HOW TO COMPLETE THIS TASK:
When writing out the entries below, keep only the lines from the line with "con 1006 casos detrás de Córdoba que tiene" to the line with "eine Wiedergeburt. Man", both included, exactly as they are, and leave the pictures aside.

(Dataset entries)
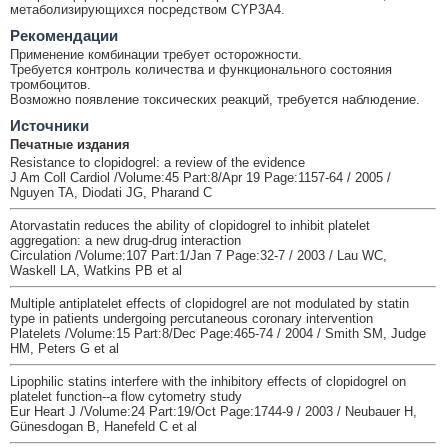
метаболизирующихся посредством CYP3A4.
Рекомендации
Применение комбинации требует осторожности.
Требуется контроль количества и функционального состояния
тромбоцитов.
Возможно появление токсических реакций, требуется наблюдение.
Источники
Печатные издания
Resistance to clopidogrel: a review of the evidence
J Am Coll Cardiol /Volume:45 Part:8/Apr 19 Page:1157-64 / 2005 /
Nguyen TA, Diodati JG, Pharand C
Atorvastatin reduces the ability of clopidogrel to inhibit platelet
aggregation: a new drug-drug interaction
Circulation /Volume:107 Part:1/Jan 7 Page:32-7 / 2003 / Lau WC,
Waskell LA, Watkins PB et al
Multiple antiplatelet effects of clopidogrel are not modulated by statin
type in patients undergoing percutaneous coronary intervention
Platelets /Volume:15 Part:8/Dec Page:465-74 / 2004 / Smith SM, Judge
HM, Peters G et al
Lipophilic statins interfere with the inhibitory effects of clopidogrel on
platelet function--a flow cytometry study
Eur Heart J /Volume:24 Part:19/Oct Page:1744-9 / 2003 / Neubauer H,
Günesdogan B, Hanefeld C et al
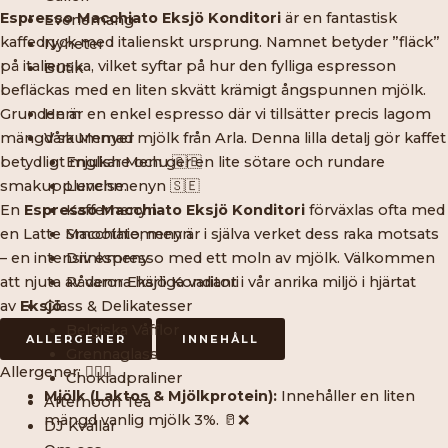
Espresso Macchiato Eksjö Konditori
är en fantastisk
Evenemang
kaffedryck med italienskt ursprung. Namnet betyder ”fläck”
Nyheter
på italienska, vilket syftar på hur den fylliga espresson
Butik
befläckas med en liten skvätt krämigt ångspunnen mjölk.
Hem
Grunden är en enkel espresso där vi tillsätter precis lagom
Våra Menyer
mängd skummad mjölk från Arla. Denna lilla detalj gör kaffet
English Menu 🇬🇧
betydligt mjukare och ger en lite sötare och rundare
Lunchmenyn 🇸🇪
smakupplevelse.
Kaffemenyn
En
Espresso Macchiato Eksjö Konditori
förväxlas ofta med
Smoothiemenyn
en Latte Macchiato, men är i själva verket dess raka motsats
Drinkmeny
– en intensiv espresso med ett moln av mjölk. Välkommen
Råvaror Eksjö Konditori
att njuta av denna härliga variant i vår anrika miljö i hjärtat
Glass & Delikatesser
av
Eksjö
.
Belgiska Våfflor
ALLERGENER
INNEHÅLL
Grennaglass
Allergener: 🕵️‍♂️🚫
Chokladpraliner
Mjölk (Laktos & Mjölkprotein):
Innehåller en liten
Afternoon Tea
mängd vanlig mjölk 3%. 🥛❌
DJ Kvällar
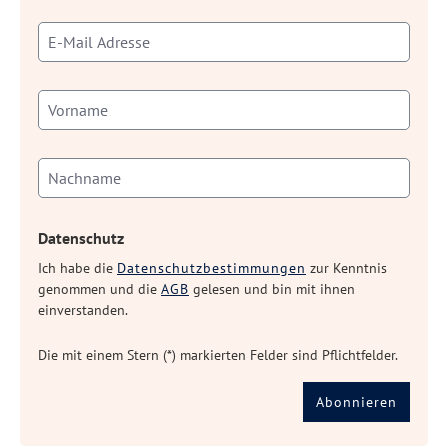
Datenschutz
Ich habe die
Datenschutzbestimmungen
zur Kenntnis
genommen und die
AGB
gelesen und bin mit ihnen
einverstanden.
Die mit einem Stern (*) markierten Felder sind Pflichtfelder.
Abonnieren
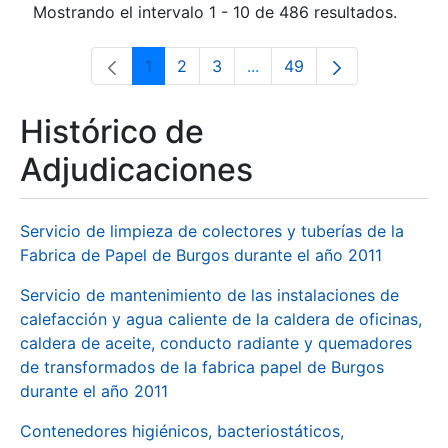
Mostrando el intervalo 1 - 10 de 486 resultados.
1
2
3
...
49
Página
Página
Página
Páginas intermedias Use 
Página
Histórico de
Adjudicaciones
Servicio de limpieza de colectores y tuberías de la
Fabrica de Papel de Burgos durante el año 2011
Servicio de mantenimiento de las instalaciones de
calefacción y agua caliente de la caldera de oficinas,
caldera de aceite, conducto radiante y quemadores
de transformados de la fabrica papel de Burgos
durante el año 2011
Contenedores higiénicos, bacteriostáticos,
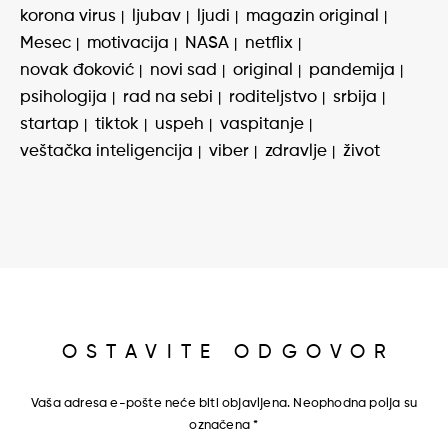
korona virus
ljubav
ljudi
magazin original
Mesec
motivacija
NASA
netflix
novak đoković
novi sad
original
pandemija
psihologija
rad na sebi
roditeljstvo
srbija
startap
tiktok
uspeh
vaspitanje
veštačka inteligencija
viber
zdravlje
život
OSTAVITE ODGOVOR
Vaša adresa e-pošte neće biti objavljena.
Neophodna polja su
označena
*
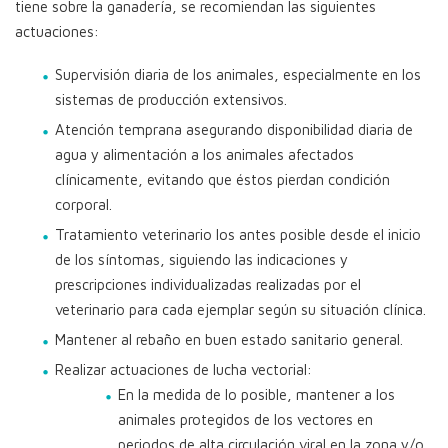
tiene sobre la ganadería, se recomiendan las siguientes
actuaciones:
Supervisión diaria de los animales, especialmente en los
sistemas de producción extensivos.
Atención temprana asegurando disponibilidad diaria de
agua y alimentación a los animales afectados
clínicamente, evitando que éstos pierdan condición
corporal.
Tratamiento veterinario los antes posible desde el inicio
de los síntomas, siguiendo las indicaciones y
prescripciones individualizadas realizadas por el
veterinario para cada ejemplar según su situación clínica.
Mantener al rebaño en buen estado sanitario general.
Realizar actuaciones de lucha vectorial:
En la medida de lo posible, mantener a los
animales protegidos de los vectores en
periodos de alta circulación viral en la zona y/o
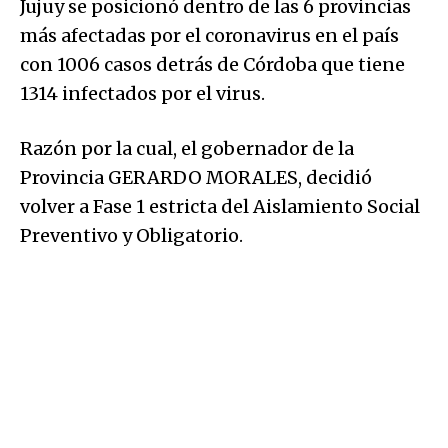
Jujuy se posicionó dentro de las 6 provincias
más afectadas por el coronavirus en el país
con 1006 casos detrás de Córdoba que tiene
1314 infectados por el virus.
Razón por la cual, el gobernador de la
Provincia GERARDO MORALES, decidió
volver a Fase 1 estricta del Aislamiento Social
Preventivo y Obligatorio.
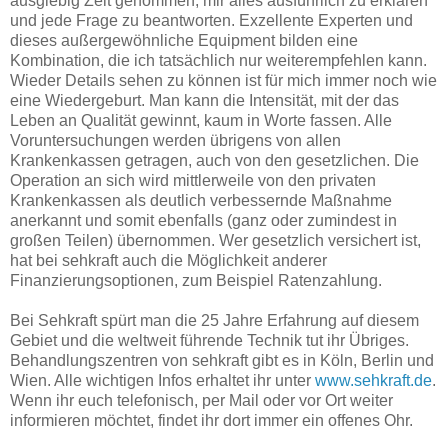
ausgiebig Zeit genommen, mir alles ausführlich zu erklären
und jede Frage zu beantworten. Exzellente Experten und
dieses außergewöhnliche Equipment bilden eine
Kombination, die ich tatsächlich nur weiterempfehlen kann.
Wieder Details sehen zu können ist für mich immer noch wie
eine Wiedergeburt. Man kann die Intensität, mit der das
Leben an Qualität gewinnt, kaum in Worte fassen. Alle
Voruntersuchungen werden übrigens von allen
Krankenkassen getragen, auch von den gesetzlichen. Die
Operation an sich wird mittlerweile von den privaten
Krankenkassen als deutlich verbessernde Maßnahme
anerkannt und somit ebenfalls (ganz oder zumindest in
großen Teilen) übernommen. Wer gesetzlich versichert ist,
hat bei sehkraft auch die Möglichkeit anderer
Finanzierungsoptionen, zum Beispiel Ratenzahlung.
Bei Sehkraft spürt man die 25 Jahre Erfahrung auf diesem
Gebiet und die weltweit führende Technik tut ihr Übriges.
Behandlungszentren von sehkraft gibt es in Köln, Berlin und
Wien. Alle wichtigen Infos erhaltet ihr unter
www.sehkraft.de
.
Wenn ihr euch telefonisch, per Mail oder vor Ort weiter
informieren möchtet, findet ihr dort immer ein offenes Ohr.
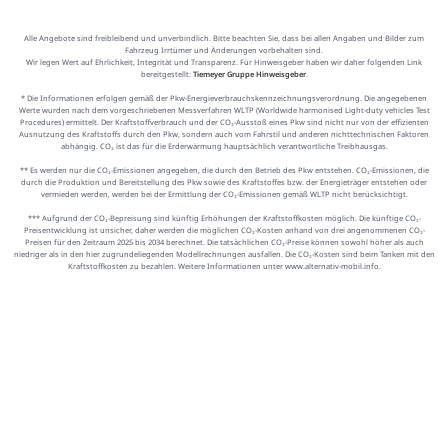
Alle Angebote sind freibleibend und unverbindlich. Bitte beachten Sie, dass bei allen Angaben und Bilder zum
Fahrzeug Irrtümer und Änderungen vorbehalten sind.
Wir legen Wert auf Ehrlichkeit, Integrität und Transparenz. Für Hinweisgeber haben wir daher folgenden Link
bereitgestellt:
Tiemeyer Gruppe Hinweisgeber
.
* Die Informationen erfolgen gemäß der Pkw-Energieverbrauchskennzeichnungsverordnung. Die angegebenen
Werte wurden nach dem vorgeschriebenen Messverfahren WLTP (Worldwide harmonised Light-duty vehicles Test
Procedures) ermittelt. Der Kraftstoffverbrauch und der CO₂-Ausstoß eines Pkw sind nicht nur von der effizienten
Ausnutzung des Kraftstoffs durch den Pkw, sondern auch vom Fahrstil und anderen nichttechnischen Faktoren
abhängig. CO₂ ist das für die Erderwärmung hauptsächlich verantwortliche Treibhausgas.
** Es werden nur die CO₂-Emissionen angegeben, die durch den Betrieb des Pkw entstehen. CO₂-Emissionen, die
durch die Produktion und Bereitstellung des Pkw sowie des Kraftstoffes bzw. der Energieträger entstehen oder
vermieden werden, werden bei der Ermittlung der CO₂-Emissionen gemäß WLTP nicht berücksichtigt.
*** Aufgrund der CO₂-Bepreisung sind künftig Erhöhungen der Kraftstoffkosten möglich. Die künftige CO₂-
Preisentwicklung ist unsicher, daher werden die möglichen CO₂-Kosten anhand von drei angenommenen CO₂-
Preisen für den Zeitraum 2025 bis 2034 berechnet. Die tatsächlichen CO₂-Preise können sowohl höher als auch
niedriger als in den hier zugrundeliegenden Modellrechnungen ausfallen. Die CO₂-Kosten sind beim Tanken mit den
Kraftstoffkosten zu bezahlen. Weitere Informationen unter www.alternativ-mobil.info.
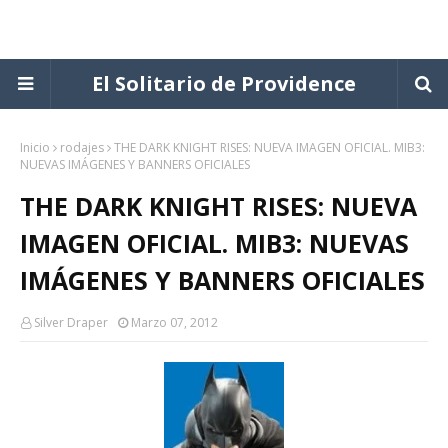
El Solitario de Providence
Inicio
rodajes
THE DARK KNIGHT RISES: NUEVA IMAGEN OFICIAL. MIB3:
NUEVAS IMÁGENES Y BANNERS OFICIALES
THE DARK KNIGHT RISES: NUEVA
IMAGEN OFICIAL. MIB3: NUEVAS
IMÁGENES Y BANNERS OFICIALES
Silver Draper
Marzo 07, 2012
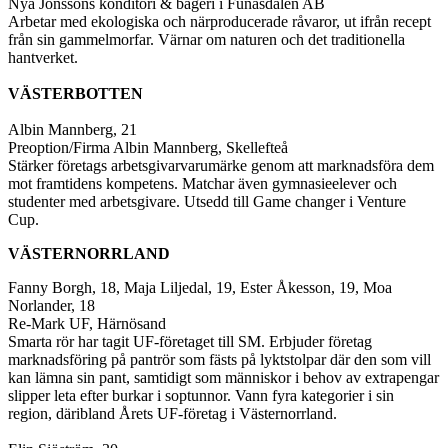
Nya Jonssons konditori & bageri i Funäsdalen AB
Arbetar med ekologiska och närproducerade råvaror, ut ifrån recept
från sin gammelmorfar. Värnar om naturen och det traditionella
hantverket.
VÄSTERBOTTEN
Albin Mannberg, 21
Preoption/Firma Albin Mannberg, Skellefteå
Stärker företags arbetsgivarvarumärke genom att marknadsföra dem
mot framtidens kompetens. Matchar även gymnasieelever och
studenter med arbetsgivare. Utsedd till Game changer i Venture
Cup.
VÄSTERNORRLAND
Fanny Borgh, 18, Maja Liljedal, 19, Ester Åkesson, 19, Moa
Norlander, 18
Re-Mark UF, Härnösand
Smarta rör har tagit UF-företaget till SM. Erbjuder företag
marknadsföring på pantrör som fästs på lyktstolpar där den som vill
kan lämna sin pant, samtidigt som människor i behov av extrapengar
slipper leta efter burkar i soptunnor. Vann fyra kategorier i sin
region, däribland Årets UF-företag i Västernorrland.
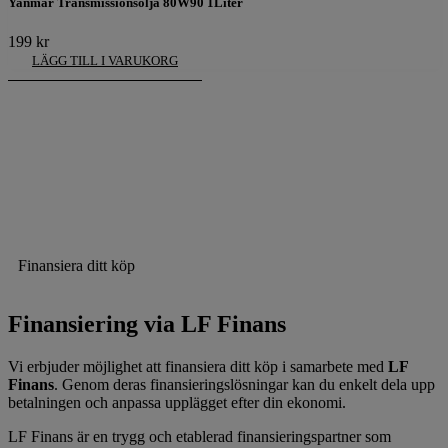
Yanmar Transmissionsolja 80W90 1Liter
199
kr
LÄGG TILL I VARUKORG
Finansiera ditt köp
Finansiering via LF Finans
Vi erbjuder möjlighet att finansiera ditt köp i samarbete med
LF
Finans
. Genom deras finansieringslösningar kan du enkelt dela upp
betalningen och anpassa upplägget efter din ekonomi.
LF Finans är en trygg och etablerad finansieringspartner som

ANSWER SECTION:
con 1006 casos detrás de Córdoba que tiene
1314 infectados por el virus.
Razón por la cual, el gobernador de la
Provincia GERARDO MORALES, decidió
volver a Fase 1 estricta del Aislamiento Social
Preventivo y Obligatorio.
ausgiebig Zeit genommen, mir alles ausführlich zu erklären
und jede Frage zu beantworten. Exzellente Experten und
dieses außergewöhnliche Equipment bilden eine
Kombination, die ich tatsächlich nur weiterempfehlen kann.
Wieder Details sehen zu können ist für mich immer noch wie
eine Wiedergeburt. Man kann die Intensität, mit der das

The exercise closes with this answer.